What seems clear in the record is Musgraves care and commitment to put herself out there again both sonically and in love. There is a lot more focus on love than in her previous ‘divorce album’ star-crossed. On ‘Too Good to Be True,’ Musgraves gingerly puts herself back out there to love again. ‘Please don’t make me regret / Opening up that part of myself / That I’ve been scared to give again / Be good to me, and I’ll be good to you / But please don’t be too good to be true.’ Sonically, it feels closer to Golden Hour, a delightfully simple track, filled with touches of harmony that enliven the track. With ‘Sway’ and ‘Dinner With Friends’ she offers another simple, hopeful look at love. The former is a lilting, delightful melody about one day changing and adapting to love. ‘Maybe one day, I’ll learn how to sway.’ It’s compelling, sweeping you into its whirlpool – into love as does ‘Dinner With Friends,’ a quieter, plaintive piano ballad about the joy in the small moments including ‘the shape of his eyes, the shape of his nose / The cute way he mispronounces certain woods,’ even as she addresses them as things she would ‘miss from the other side.’ The tentative return to love after pain is a theme that she returns to on the final track on the record ‘Nothing To Be Scared Of,’ where she reassures a potential lover of the safety of her embrace, even amidst the fear of screwing up a relationship in its infancy. ‘Come to me and drop your bags and I’ll help you unpack them / you’re the only one I want to give my love / there’s nothing to be scared of.’

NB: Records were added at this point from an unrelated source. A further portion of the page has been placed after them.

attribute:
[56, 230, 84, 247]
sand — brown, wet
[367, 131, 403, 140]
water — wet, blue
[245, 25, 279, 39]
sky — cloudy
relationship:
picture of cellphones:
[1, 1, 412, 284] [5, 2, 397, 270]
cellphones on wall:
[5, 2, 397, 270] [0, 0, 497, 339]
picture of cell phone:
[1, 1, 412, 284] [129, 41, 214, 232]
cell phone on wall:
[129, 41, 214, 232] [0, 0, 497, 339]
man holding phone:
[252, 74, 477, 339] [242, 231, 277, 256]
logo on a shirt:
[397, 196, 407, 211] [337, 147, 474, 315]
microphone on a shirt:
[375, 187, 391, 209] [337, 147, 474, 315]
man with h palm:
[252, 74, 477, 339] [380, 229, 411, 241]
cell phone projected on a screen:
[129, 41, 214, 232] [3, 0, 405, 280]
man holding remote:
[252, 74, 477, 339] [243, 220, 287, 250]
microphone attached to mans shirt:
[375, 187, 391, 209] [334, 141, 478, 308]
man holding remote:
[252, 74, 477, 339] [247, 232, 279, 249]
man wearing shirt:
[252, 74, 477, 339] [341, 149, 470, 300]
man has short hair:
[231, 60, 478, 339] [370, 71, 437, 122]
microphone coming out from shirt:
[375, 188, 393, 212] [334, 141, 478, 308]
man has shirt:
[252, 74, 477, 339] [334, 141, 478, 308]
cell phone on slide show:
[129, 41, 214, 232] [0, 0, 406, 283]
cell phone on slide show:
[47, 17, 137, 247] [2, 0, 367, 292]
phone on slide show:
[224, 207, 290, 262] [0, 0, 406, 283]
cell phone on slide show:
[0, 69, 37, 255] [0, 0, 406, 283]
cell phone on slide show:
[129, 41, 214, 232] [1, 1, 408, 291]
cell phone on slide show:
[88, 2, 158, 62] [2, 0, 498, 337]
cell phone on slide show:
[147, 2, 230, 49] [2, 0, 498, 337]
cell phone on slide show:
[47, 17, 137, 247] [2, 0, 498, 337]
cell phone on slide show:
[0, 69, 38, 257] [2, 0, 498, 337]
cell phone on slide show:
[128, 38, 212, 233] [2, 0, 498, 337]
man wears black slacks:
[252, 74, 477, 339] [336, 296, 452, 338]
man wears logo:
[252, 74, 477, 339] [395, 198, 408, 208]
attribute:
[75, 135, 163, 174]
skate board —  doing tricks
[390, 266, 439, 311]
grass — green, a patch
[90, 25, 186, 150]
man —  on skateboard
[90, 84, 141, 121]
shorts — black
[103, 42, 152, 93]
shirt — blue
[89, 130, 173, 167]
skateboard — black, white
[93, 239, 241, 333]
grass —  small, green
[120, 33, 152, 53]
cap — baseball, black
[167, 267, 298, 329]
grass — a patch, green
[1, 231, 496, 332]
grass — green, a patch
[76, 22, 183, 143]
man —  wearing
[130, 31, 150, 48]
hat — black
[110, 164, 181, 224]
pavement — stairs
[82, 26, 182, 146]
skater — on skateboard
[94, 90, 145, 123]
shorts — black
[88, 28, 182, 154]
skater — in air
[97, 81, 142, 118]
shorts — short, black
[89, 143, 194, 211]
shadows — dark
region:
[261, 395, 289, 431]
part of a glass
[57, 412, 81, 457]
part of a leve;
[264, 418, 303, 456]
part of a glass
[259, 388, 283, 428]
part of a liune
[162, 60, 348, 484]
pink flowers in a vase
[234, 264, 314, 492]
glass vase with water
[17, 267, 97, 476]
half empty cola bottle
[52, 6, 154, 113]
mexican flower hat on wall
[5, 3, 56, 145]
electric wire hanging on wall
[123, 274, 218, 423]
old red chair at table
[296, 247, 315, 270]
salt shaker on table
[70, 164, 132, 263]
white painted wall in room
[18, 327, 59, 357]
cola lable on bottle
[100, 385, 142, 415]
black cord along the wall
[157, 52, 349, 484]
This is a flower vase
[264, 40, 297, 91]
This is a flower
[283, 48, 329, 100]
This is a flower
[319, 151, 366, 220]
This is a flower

Even despite the way she views love as a fragile thing to be approached tentatively, there is a lot in the record that sees love as a source of comfort and safety. So, on the plucky track ‘Heart of the Woods,’ she sings to a lover ‘When there is danger we’ll take care of each other / In the heart of the woods.’ It’s one of the richest sonic landscapes created on the record, filled with folksy touches that enliven the track, where the more experimental duo of songs ‘Heaven Is’ and ‘Anime Eyes’ see Musgraves sing to a lover about their effect on her. The former offers a lilting lullaby, exploring the joy they have brought to her life, ‘If all I have is the light in your eyes / That’s what heaven is.’ The culmination of these threads seems to come together on ‘Lonely Millionaire’ that shows the downside of fame and fortune, delivered in a slow and sultry mix that sees Musgraves question, ‘Who wants to be a lonely millionaire?’ It’s a question that not only highlights the emptiness of wealth without meaningful relationships, but posits love as the real source of wealth.
In a time where even artists with the power and pull in the industry of Beyoncé are faced with controversy for creating a ‘country album,’ it is questionable whether there is even a point to hard genre boundaries, given the backlash they ultimately ensure for the artist. Where artists like Musgraves blur those boundaries and push genres into new territories, shouldn’t the identity they choose be the one we listen to? Deeper Well asserts Musgraves as an artist of universal appeal, a songwriter of real depth, one who is unable to be pigeonholed either aesthetically, sonically or lyrically. Deeper Well is a quieter album, using the lyrical depth of Golden Hour and its sonic packaging, with touches of her debut, country material to decorate for good measure and feels rich both in its depth and the wealth of sonic inspiration from which Musgraves draws upon, both from within and outside the country genre. A masterful record.